You have to create a secret for this file

kubectl create secret generic neo4j-gcp-credentials \
    --from-file=credentials=gcp-credentials.json

'--from-file=credentials=<your-config-path>' here is important; the credentials under the secret must be named credentials

Running a Backup

The backup method is itself a mini-helm chart, and so to run a backup, you just do this as a minimal required example:

This command must be run in 'https://github.com/neo4j-contrib/neo4j-helm/tree/master/tools/backup'

AWS

helm install my-neo4j-backup . \
    --set neo4jaddr=my-neo4j.default.svc.cluster.local:6362 \
    --set bucket=s3://my-bucket \
    --set database="neo4j\,system" \
    --set cloudProvider=aws \
    --set secretName=neo4j-aws-credentials \
    --set jobSchedule="0 */12 * * *"

GCP with Workload Identity

helm install my-neo4j-backup . \
    --set neo4jaddr=my-neo4j.default.svc.cluster.local:6362 \
    --set bucket=gs://my-bucket \
    --set database="neo4j\,system" \
    --set cloudProvider=gcp \
    --set secretName=NULL \
    --set serviceAccountName=my-neo4j-backup-sa \
    --set jobSchedule="0 */12 * * *"

GCP with service key secret

helm install my-neo4j-backup . \
    --set neo4jaddr=my-neo4j.default.svc.cluster.local:6362 \
    --set bucket=gs://my-bucket \
    --set database="neo4j\,system" \
    --set cloudProvider=gcp \
    --set secretName=neo4j-gcp-credentials \
    --set jobSchedule="0 */12 * * *"

Azure

helm install my-neo4j-backup . \
    --set neo4jaddr=my-neo4j.default.svc.cluster.local:6362 \
    --set bucket=my-blob-container-name \
    --set database="neo4j\,system" \
    --set cloudProvider=azure \
    --set secretName=neo4j-azure-credentials \
    --set jobSchedule="0 */12 * * *"

Special notes for Azure Storage. The chart requires a "bucket" but for Azure storage, the naming is slightly different; the bucket specified is the "blob container name" where the files will be placed. Relative paths will be respected; if you set bucket to be container/path/to/directory, then you will find your backup files stored in container at the path /path/to/directory/db/db-latest.tar.gz where "db" is the name of the database being backed up (i.e. neo4j and system).

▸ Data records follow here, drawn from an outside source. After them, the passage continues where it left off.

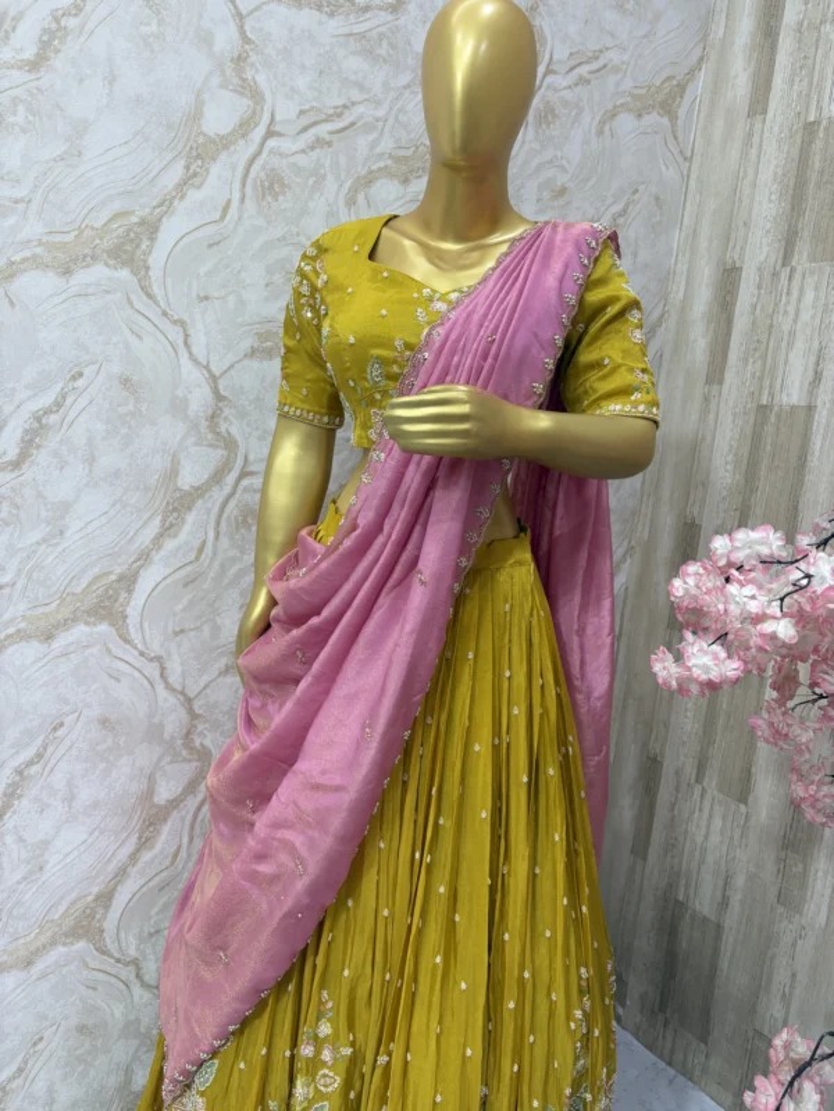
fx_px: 835
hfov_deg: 53.1
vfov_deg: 67.3
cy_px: 556
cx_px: 417
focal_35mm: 26
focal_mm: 6
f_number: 1.6
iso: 80
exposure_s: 1/100
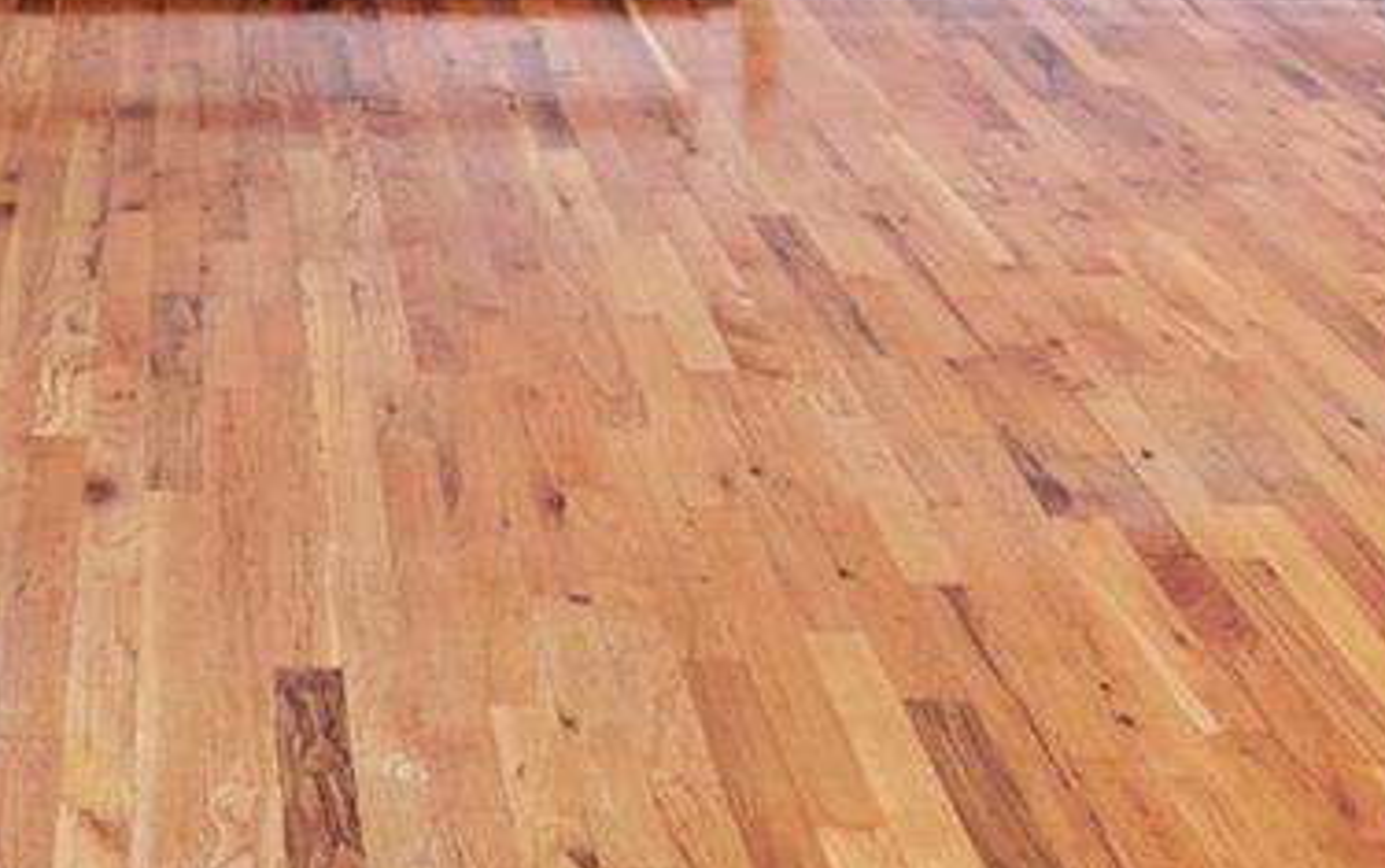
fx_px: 3362
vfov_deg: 13.6
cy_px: -552
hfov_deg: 23.0
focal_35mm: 89
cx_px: 318
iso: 800
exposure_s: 1/10
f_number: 5.6
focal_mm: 16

If all goes well, after a period of time when the Kubernetes Job is complete, you will simply see the backup files appear in the designated bucket, under directories named after the databases you backed up.

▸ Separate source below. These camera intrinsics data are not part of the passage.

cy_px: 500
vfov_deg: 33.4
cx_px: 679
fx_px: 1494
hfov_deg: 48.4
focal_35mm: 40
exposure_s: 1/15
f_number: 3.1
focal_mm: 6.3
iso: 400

If your backup does not appear, consult the job’s pod container logs to find out why

If you want to get a hot backup before schedule, you can use this command:

kubectl create job --from=cronjob/my-neo4j-backup-job neo4j-hot-backup

Required parameters

neo4jaddr pointing to an address where your cluster is running, ideally the discovery address.
bucket where you want the backup copied to. It should be gs://bucketname or s3://bucketname.
databases a comma separated list of databases to back up. The default is neo4j,system. If your DBMS has many individual databases, you should change this.
cloudProvider Which cloud service do you want to keep backups on?(gcp or aws)
jobSchedule what intervals do you want to take backup? It should be cron like "0 /12 * * *". You can set your own schedule(https://crontab.guru/#0_/12_***)

At least one of secretName and serviceAccountName must be set. * secretName the name of the secret you created (set NULL if using Workload Identity on GKE) * serviceAccountName the name of the Kubernetes ServiceAccount to use for the backup Job (required if using Workload Identity on GKE)

Optional environment variables

All of the following variables mimic the command line options for neo4j-admin backup documented here

pageCache
heapSize
fallbackToFull (true/false), default=true
checkConsistency (true/false), default=true
checkIndexes (true/false) default=true
checkGraph (true/false), default=true
checkLabelScanStore (true/false), default=true
checkPropertyOwners (true/false), default=false

Exit Conditions

If the backup of any of the individual databases mentioned in the database parameters fails, the entire container will exit with a non-zero exit code and fail.

Note: it is possible for Neo4j backups to succeed, but with failed consistency checks. This will be noted in the logs, but will operationally behave as a successful backup.